I remember my grandfather and grandmother, both 100% Norwegian, my grandmother always so gentle and sweet, and grandfather always so stubborn and certain!  Daddy Dok was never sick, always right, and couldn’t carry a tune.  Nanny was always sweet, never cranky, and musically gifted.  I loved them so much.  If i told them we were related to Odin, Daddy Dok would probably say  “Ja, sure!”  Nanny would probably giggle.  

So, onward, with my month-at-a-time subscription, hunting for ancestry.  Who were they?  How did they live?  What were their days like?  I suppose i could keep reading the Sagas, which give us a picture of those days…  

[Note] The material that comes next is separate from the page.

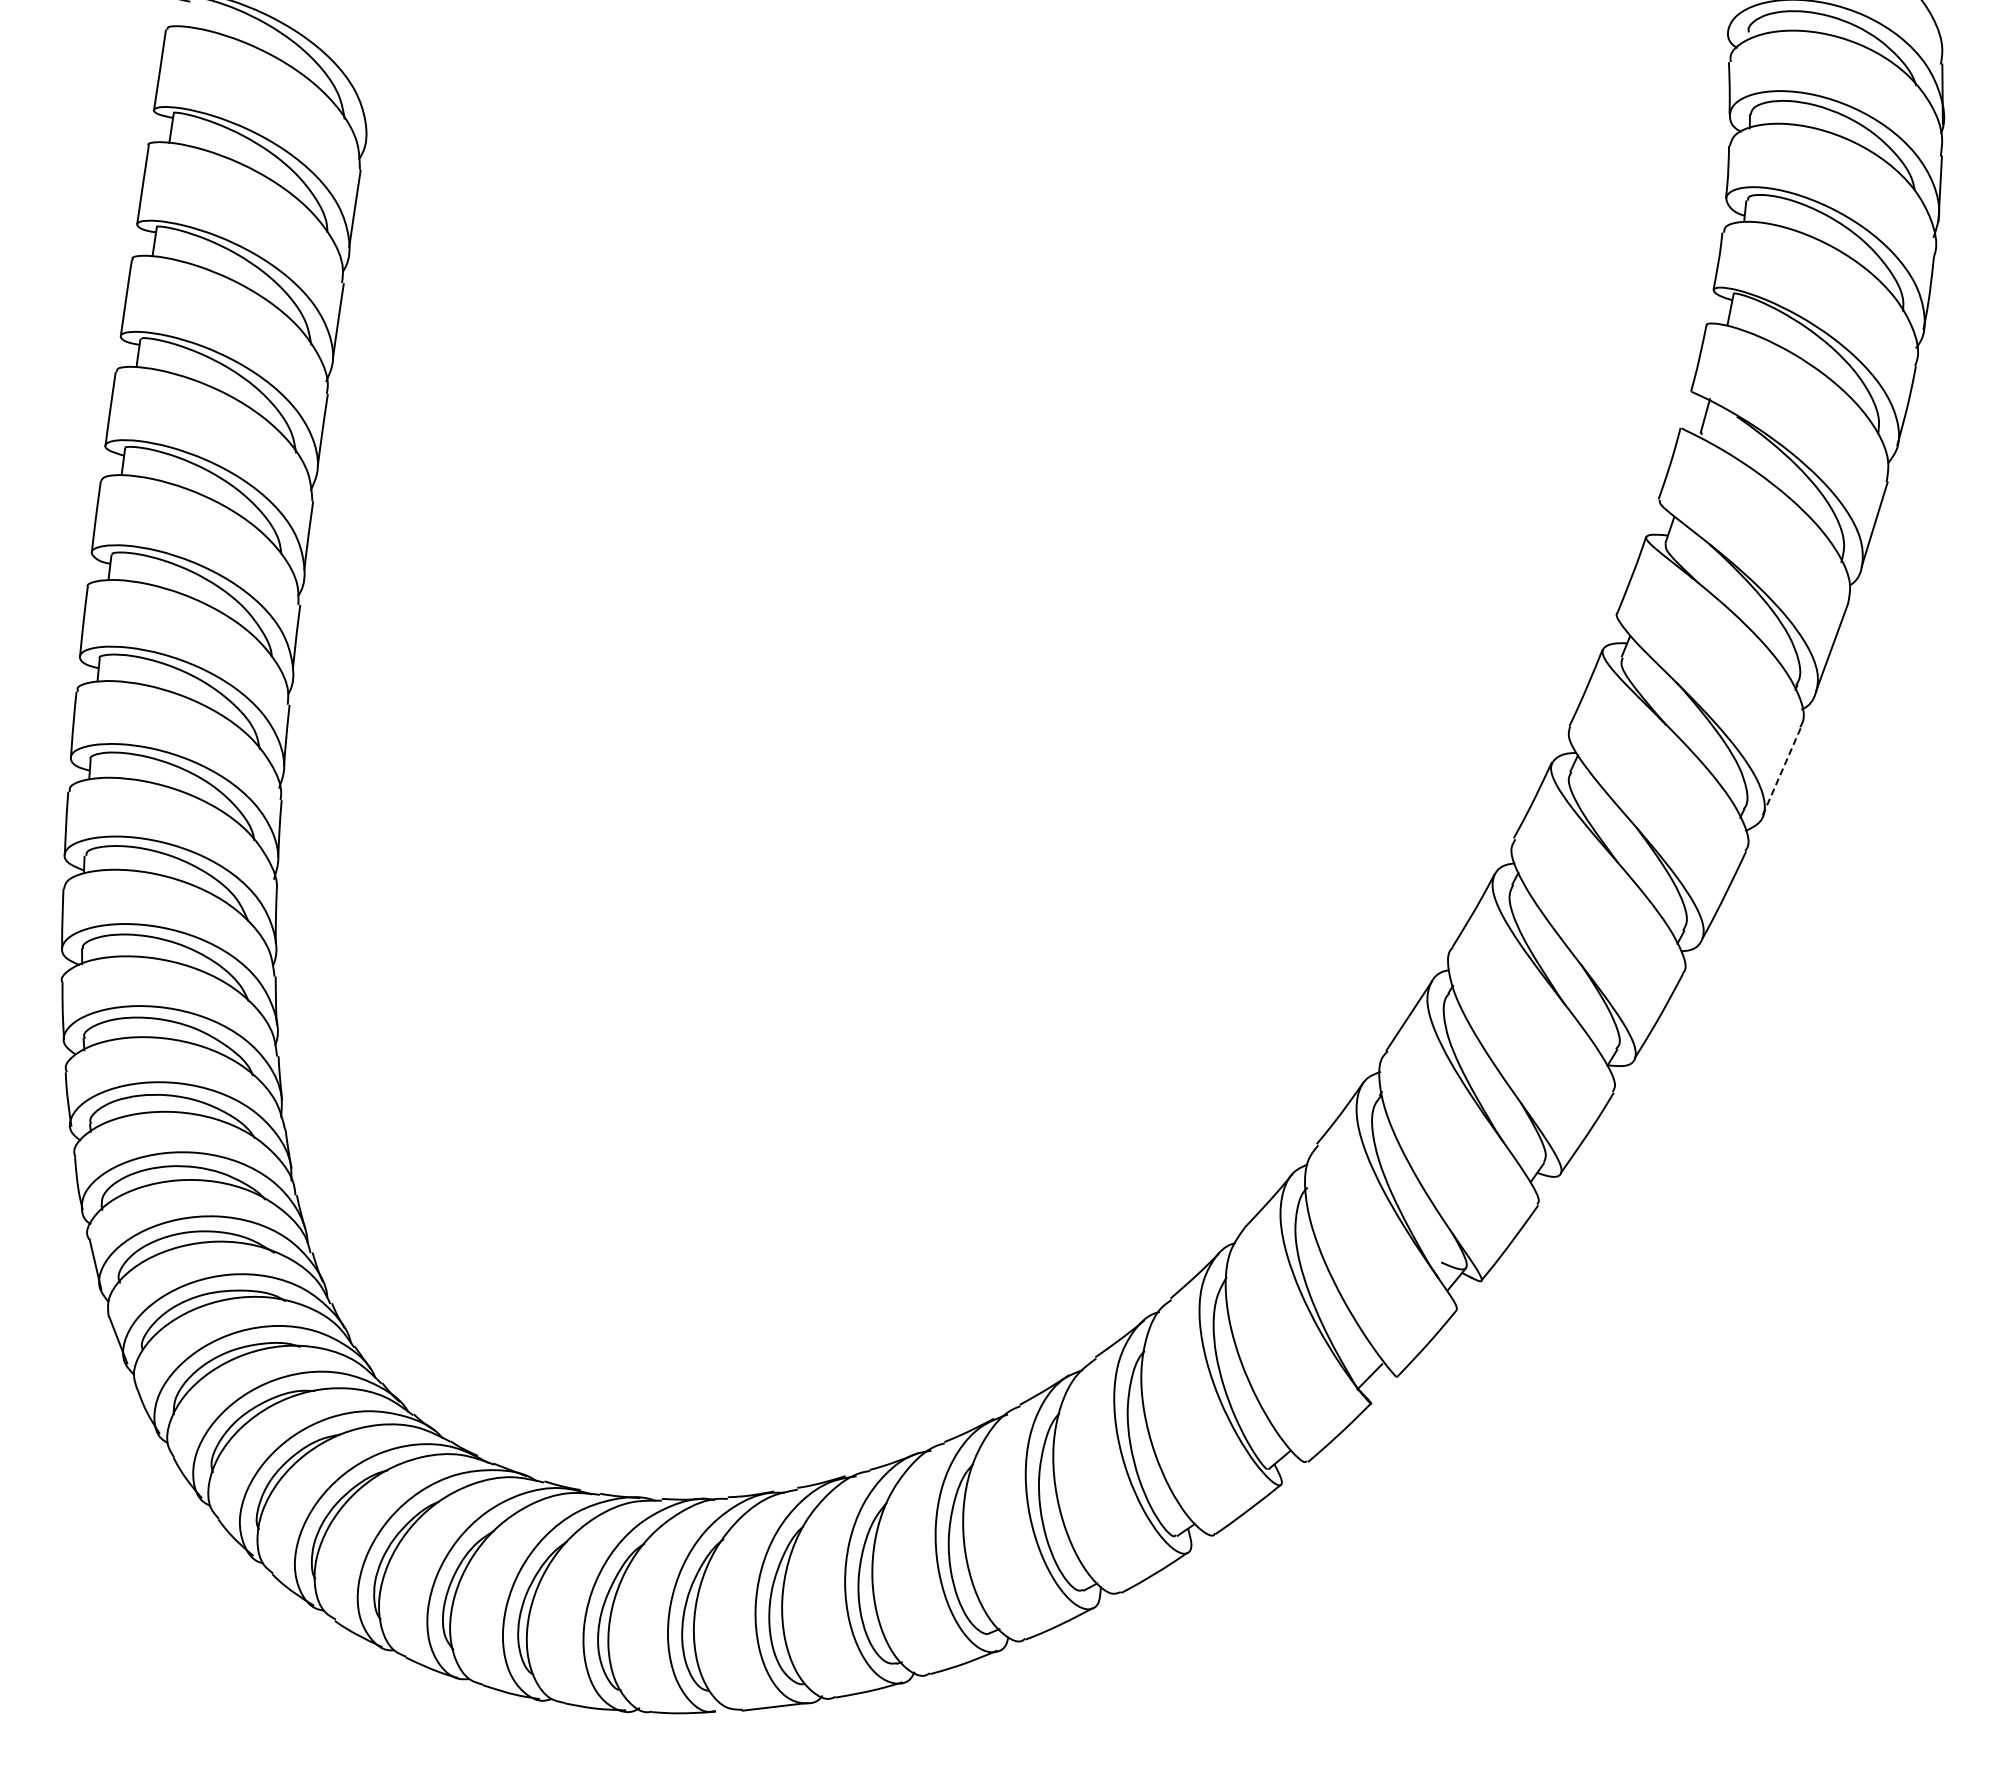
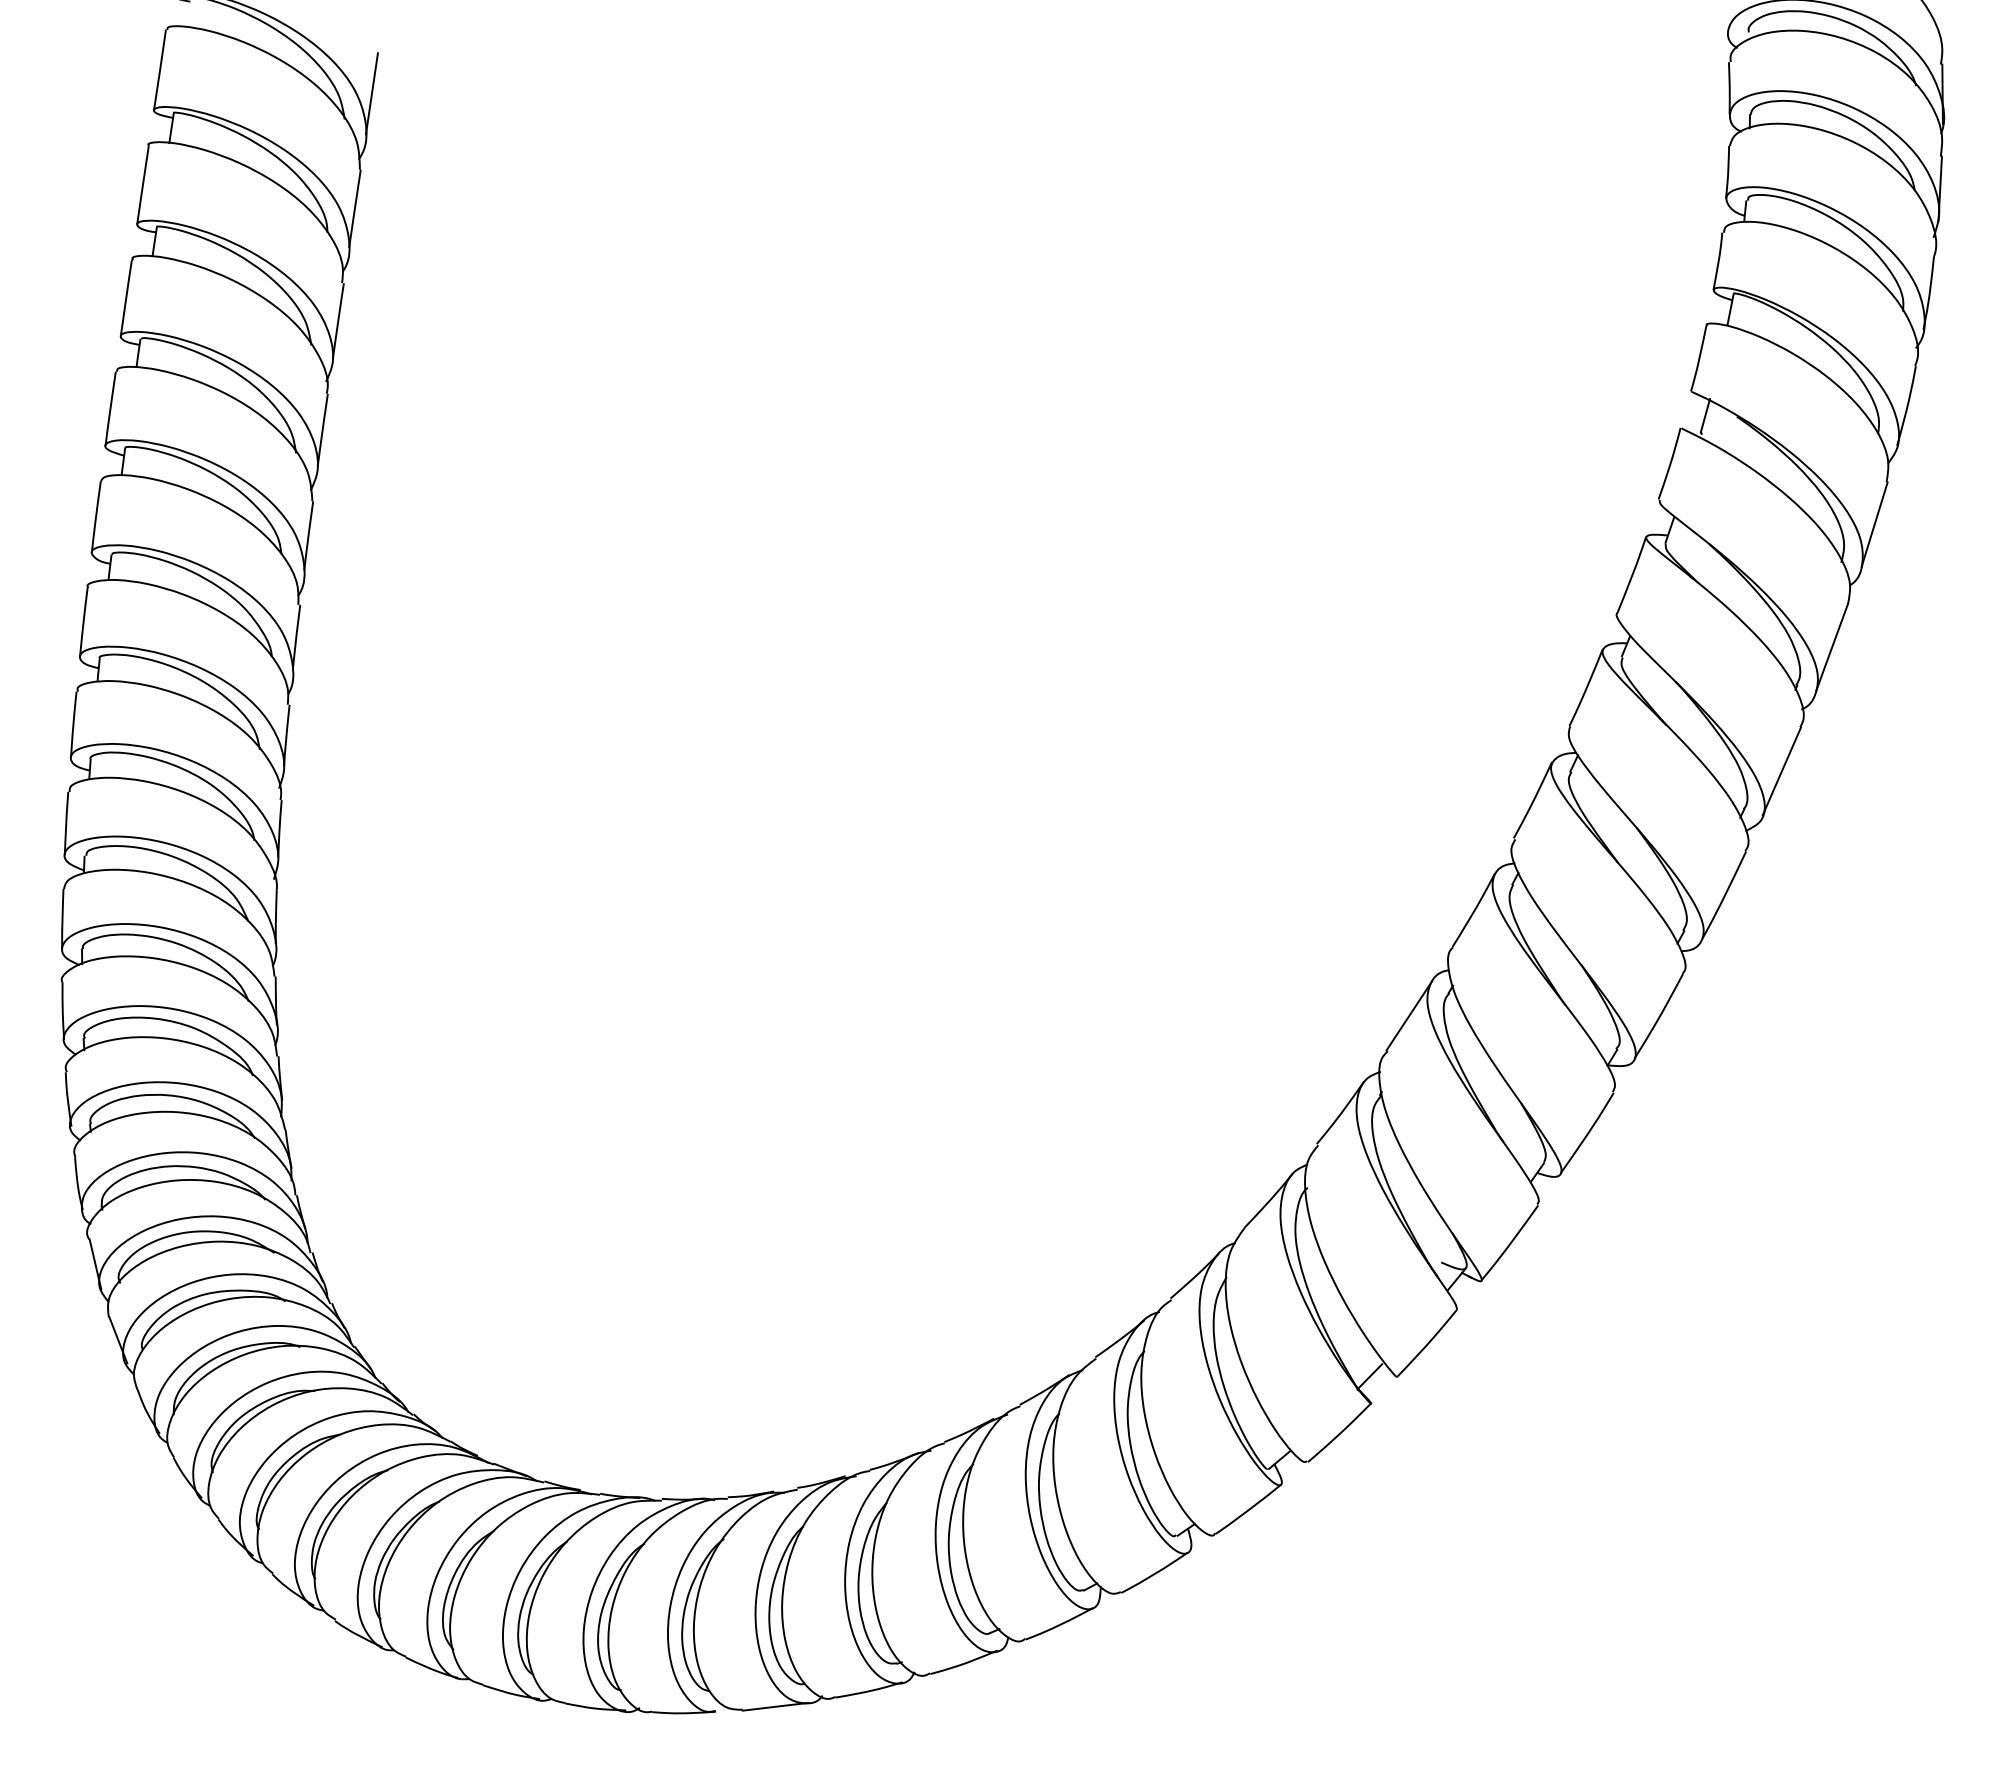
line at (371, 93): none -> present
line at (1781, 771): dashed -> solid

Snorri Sturluson (1179-1241) wrote, “A man called Halldor, the son of Brynjolf Camel the Old, was a shrewd man and a great chieftain.  This is what he said when he heard people saying how unlike one another the two brothers, St Olaf and King Harald (my ancestor, if all is correct…), had been: ‘I was held in high regard by both brothers, and so I knew their natures very well; and I have never known any two men so much alike.  They were both highly intelligent and extremely brave in battle, hungry for wealth and power, imperious and haughty, able rulers, and ruthless in punishment.  King Olaf forced the people to adopt Christianity and the true faith, and cruelly punished those who were slow to obey him.  The chieftains would not endure his just and rightful rule and raised an army against him, and killed him in his own kingdom, For that reason he was made a saint.

‘King Harald,’ [my 30th great grandfather???] ‘however, went to war for fame and power, and he forced everyone he could into submission; and so he was killed in another king’s land.

‘Both brothers were considerate and generous in their everyday manner.  They travelled widely, and were men of great enterprise.  And all this made them outstanding and famous far and wide.'”  (King Harald’s Saga, Snorri Sturluson. 100. A Comparison.)

Hmmmmm…..goes right back to “Religion, Politics, and Child Raising.”  Needs more thought, eh?